My vision, however, wasn’t a roving business. It would be too much work.
We chanced upon this spot when we were driving around looking for a space that had visibility. We just walked in. I was dismayed when I first saw it – it was dilapidated and it looked like a drug den. I thought about how all of our budget would go towards renovation. But my brother-in-law helped me to construct the counter.

Taste of Toronto

The name was Sugar’s brainchild. She said that Toronto is a well-loved brand. We also decided that we wanted flavours that would be as diverse as our beloved city.

Since we have space issues, we rotate the flavours by season. Last fall, we had a tasting promo and we had a Halloween mix. We also created a Christmas holiday mix.  We buy 80 per cent of our spices from Carlos House of Spice here in the market. We use real Oreo cookies for our cookies and cream flavour.
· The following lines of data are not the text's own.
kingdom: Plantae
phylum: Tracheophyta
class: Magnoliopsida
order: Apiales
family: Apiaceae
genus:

The all-time favourite is Classic Caramel — even seniors can relate to it, even my Lola (grandmother). For savoury, the cheese-based ones are favourites, including Jalapeño Cheddar, Bacon and Cheddar. We were at the first Union Holiday Market (last year) and we sold at least 2,000 bags of the Caramel and Buffalo Cheddar flavours over six days. We were making the popcorn [from scratch] and we couldn’t keep up (laughs).

Life has changed
My wife grew up in a manufacturing environment. I’ve always been slow and steady and concerned about job security. When I was employed I thought I was really going to just stay and retire because I felt secure.
I had to step out of my comfort zone. I didn’t realize I was going to be more driven. [This business] is like my fourth child. Nobody is going to persevere more than us. We have to stay on top of things.
Sugar is the lead here on weekdays and now I watch the kids. She’s the back end; I’m the front end of the business. We tried other businesses before – we imported raw material for jewelry and she used to do handcrafted jewelry at the arts market. But since we became very busy during the holidays, we thought we’d better focus here.
I still get to do things that I did when I was in IT – I’ve created my own metrics, my own infrastructure and server for our business. It’s not ontario.ca but it’s my own and there’s a certain fulfillment in that.
People have asked me why I’m doing this – ba’t ang layo? [Why is it so different from your previous career background?]. But I choose to focus on what’s important – I look at my kids, the people we’re able to help and it’s fulfilling. The mere fact that I file my taxes under my own company name – there’s a certain satisfaction [in that].

Teachable moment
I learned that I could have a career in sales (laughs). It caught me by surprise; I used to be confined in cubicles and didn’t know I had the talent.
My wife also has had an opportunity. For the first two years she saw my career skyrocket and I knew she was thinking, “What about me?” She was waiting for her break and that was a contributing factor to starting our business. I saw the satisfaction and excitement she had when she got her food handler certificate.

Secrets of success
More and more I have come to realize that no man is an island. If you have trust [in others] that’s where you can push the company. You’re confident that the business will go on and how you treat customers are the same standards they will apply.
I’m not saying customer is always right — there are boundaries —but you always have to listen to constructive criticism, you can’t be close minded, you won’t evolve.

The future
We’re looking to expand. We really wanted this shop to have an open kitchen concept but the owner said it wasn’t possible ­­– it’s a 200-year-old building. We’re looking at various locations now.